The iGPU will not create any anomalies in our testing as long as we practice consistent testing methods.


Corsair was kind enough to provide us with its Carbide series chassis. It provides excellent airflow and interior space and is a good reflection on current case design.

Thermal Paste

Noctua's NT-H1 thermal paste was selected as the paste of choice for a few key reasons. The thermal paste has been shown to provide excellent thermal conductivity allowing the heat sinks to better do its job. There is no observed curing time. That is, performance does not get any better over time.
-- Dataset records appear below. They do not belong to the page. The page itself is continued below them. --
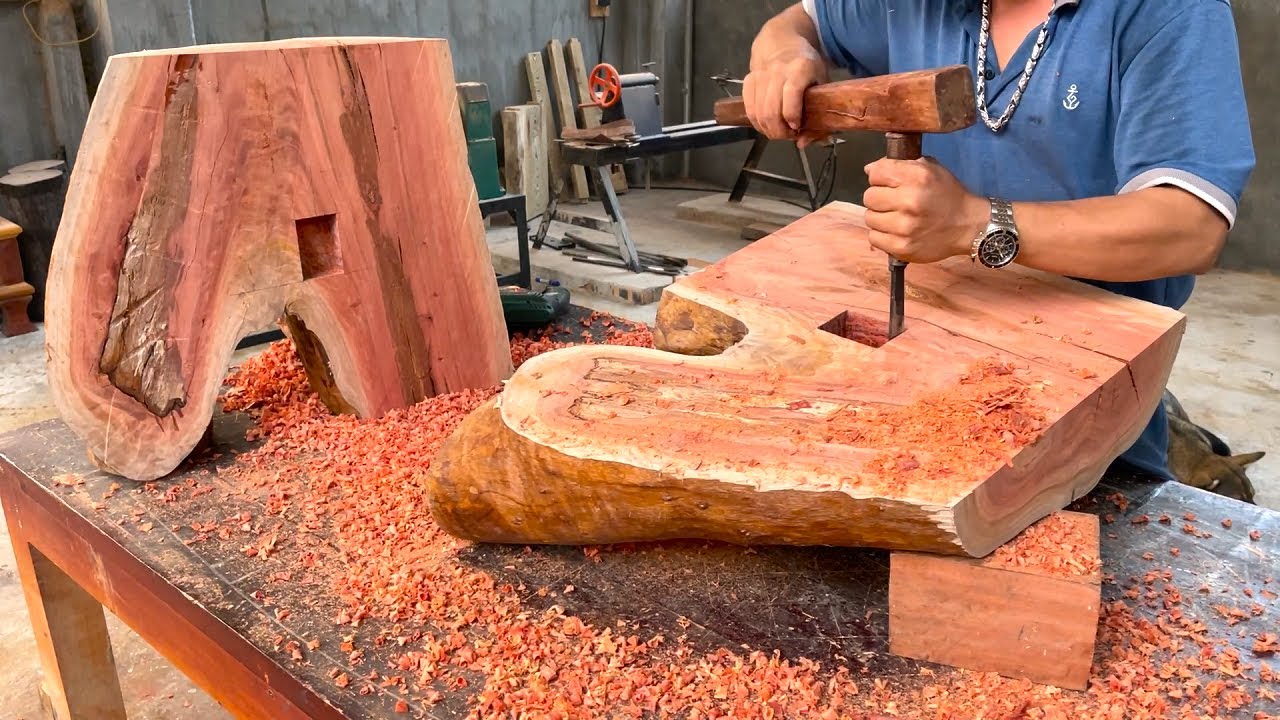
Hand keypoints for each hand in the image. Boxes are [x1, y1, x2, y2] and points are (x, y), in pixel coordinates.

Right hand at [742, 48, 828, 147]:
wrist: (783, 44)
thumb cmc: (808, 68)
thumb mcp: (822, 85)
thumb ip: (818, 116)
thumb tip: (802, 143)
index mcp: (801, 68)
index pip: (791, 94)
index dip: (792, 115)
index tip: (797, 127)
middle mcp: (778, 70)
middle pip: (772, 109)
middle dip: (779, 130)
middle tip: (789, 135)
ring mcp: (761, 75)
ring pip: (758, 112)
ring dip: (768, 129)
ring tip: (779, 131)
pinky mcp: (749, 79)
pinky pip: (749, 108)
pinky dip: (756, 122)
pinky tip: (766, 125)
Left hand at [862, 157, 988, 263]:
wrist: (969, 226)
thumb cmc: (948, 195)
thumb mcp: (930, 169)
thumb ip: (900, 165)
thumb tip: (869, 170)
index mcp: (917, 177)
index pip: (876, 173)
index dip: (879, 177)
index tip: (888, 182)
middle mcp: (910, 201)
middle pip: (869, 197)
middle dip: (879, 197)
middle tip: (893, 202)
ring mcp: (904, 227)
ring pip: (870, 218)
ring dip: (879, 217)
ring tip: (896, 217)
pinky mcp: (902, 247)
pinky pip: (874, 238)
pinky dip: (882, 234)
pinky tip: (896, 231)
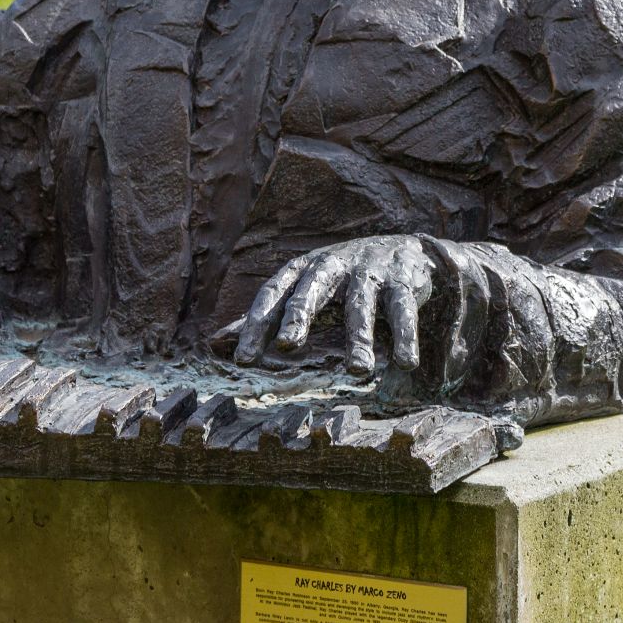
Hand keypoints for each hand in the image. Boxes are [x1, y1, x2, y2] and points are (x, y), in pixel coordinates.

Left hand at [230, 235, 435, 375]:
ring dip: (361, 339)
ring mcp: (369, 272)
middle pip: (311, 291)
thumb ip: (265, 317)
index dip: (256, 324)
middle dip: (299, 317)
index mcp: (303, 270)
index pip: (273, 294)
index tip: (241, 358)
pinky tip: (407, 363)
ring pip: (361, 307)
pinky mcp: (403, 282)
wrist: (407, 250)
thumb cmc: (343, 278)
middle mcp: (333, 266)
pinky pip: (403, 310)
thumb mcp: (303, 290)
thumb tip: (215, 343)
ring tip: (358, 372)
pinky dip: (406, 336)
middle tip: (287, 345)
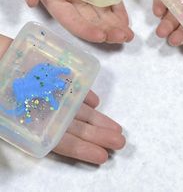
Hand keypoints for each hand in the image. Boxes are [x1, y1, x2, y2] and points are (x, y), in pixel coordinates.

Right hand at [0, 35, 124, 163]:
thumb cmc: (1, 84)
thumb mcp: (9, 116)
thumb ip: (25, 126)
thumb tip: (52, 139)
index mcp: (33, 126)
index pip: (61, 142)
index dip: (82, 150)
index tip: (102, 156)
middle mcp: (44, 113)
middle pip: (75, 128)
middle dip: (99, 136)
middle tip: (119, 143)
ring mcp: (49, 95)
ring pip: (77, 111)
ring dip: (97, 119)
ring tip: (115, 128)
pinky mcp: (52, 77)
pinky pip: (70, 88)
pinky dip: (84, 94)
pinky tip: (96, 102)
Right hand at [15, 0, 133, 43]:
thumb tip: (31, 1)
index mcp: (57, 2)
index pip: (71, 20)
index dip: (85, 29)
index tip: (100, 36)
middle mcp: (74, 2)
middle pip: (91, 21)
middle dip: (107, 31)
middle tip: (122, 37)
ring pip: (103, 14)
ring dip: (116, 25)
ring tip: (128, 34)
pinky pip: (111, 1)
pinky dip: (119, 11)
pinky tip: (126, 20)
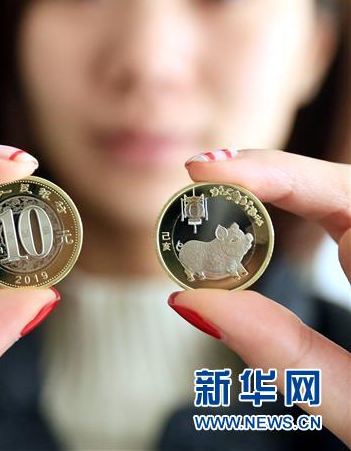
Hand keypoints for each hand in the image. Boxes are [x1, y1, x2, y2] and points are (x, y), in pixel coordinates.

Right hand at [169, 149, 349, 445]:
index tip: (207, 171)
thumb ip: (280, 352)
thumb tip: (190, 300)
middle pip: (344, 188)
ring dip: (284, 189)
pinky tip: (262, 210)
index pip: (345, 194)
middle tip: (199, 178)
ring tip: (219, 188)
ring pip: (348, 202)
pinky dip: (305, 210)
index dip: (274, 172)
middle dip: (271, 174)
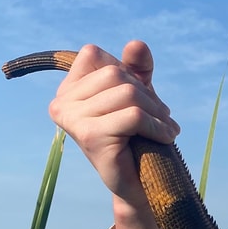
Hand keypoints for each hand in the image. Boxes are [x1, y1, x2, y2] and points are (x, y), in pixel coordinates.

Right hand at [48, 41, 179, 206]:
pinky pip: (134, 116)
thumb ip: (136, 68)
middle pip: (115, 74)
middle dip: (147, 94)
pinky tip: (165, 138)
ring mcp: (73, 120)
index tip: (139, 98)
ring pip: (127, 94)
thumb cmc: (137, 137)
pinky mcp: (91, 137)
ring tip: (165, 128)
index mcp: (67, 90)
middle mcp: (61, 103)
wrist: (140, 184)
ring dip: (157, 112)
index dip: (125, 71)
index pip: (94, 55)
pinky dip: (157, 126)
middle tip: (161, 117)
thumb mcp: (138, 95)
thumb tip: (136, 43)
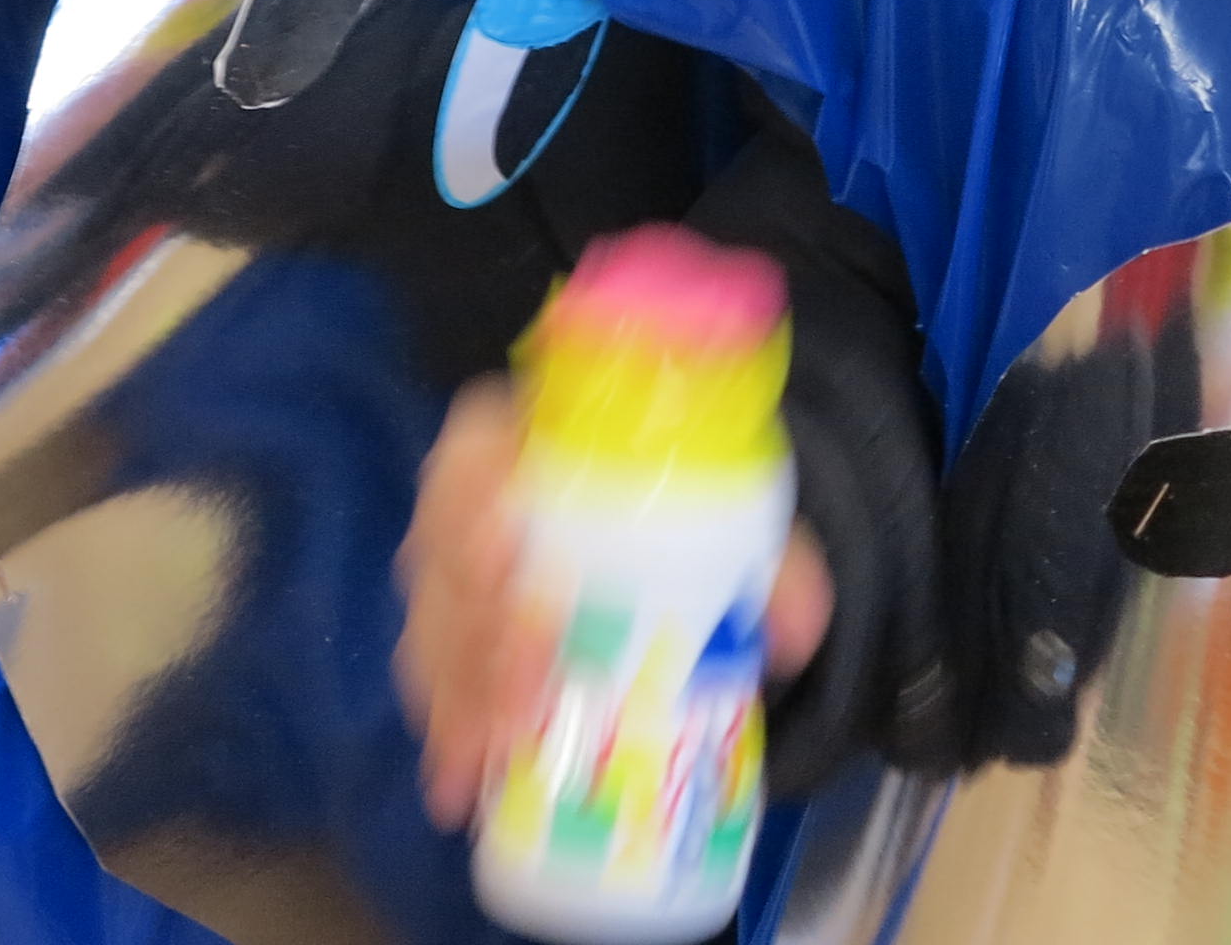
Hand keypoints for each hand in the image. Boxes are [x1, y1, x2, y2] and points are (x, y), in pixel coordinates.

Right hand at [396, 378, 831, 830]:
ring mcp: (450, 576)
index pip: (473, 456)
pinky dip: (449, 737)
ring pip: (434, 630)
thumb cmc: (668, 500)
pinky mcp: (449, 639)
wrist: (639, 513)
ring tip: (492, 754)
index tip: (504, 551)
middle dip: (481, 628)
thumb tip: (797, 631)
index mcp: (519, 442)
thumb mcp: (728, 511)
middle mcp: (467, 506)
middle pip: (447, 560)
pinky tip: (460, 789)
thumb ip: (773, 561)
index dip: (473, 502)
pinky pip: (434, 684)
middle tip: (530, 685)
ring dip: (460, 695)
Any curing time could have introduced variables into the equation causing at best dubious results and at worst unreliable ones.


Ambient temperature will be kept at 25C for the duration of the tests and measured with a MicroTemp EXP non-contact infrared thermometer and cross referenced with the Sperry Digital 4 Point thermometer. Any variance greater then 0.2C will halt the testing until temperatures return within spec for fifteen minutes.

If we are dealing with water cooling we will allow extra time for each test to give the water in the loop enough time to reach equilibrium.


Idle temperatures will be recorded after a twenty-five minute period of inactivity. Any fluctuation during the last sixty seconds will reset the timer for an additional five minutes.


Load temperatures will be recorded after a twenty-five minute period of 100% load. To obtain this load we will be using Prime95 v27.7 set to in-place large FFTs mode. In this way we can place a 100% load on CPU. Any fluctuation during the last sixty seconds will reset the timer for an additional five minutes.


Sound levels will be measured with a Reliability Direct AR824 sound meter from a distance of four feet. With everything turned off and the room completely silent the meter registered a sound level of 38dB(A). This is a very quiet room where a simple pin drop could be heard. All sound measurements are recorded in the very late evening to further reduce any ambient noise.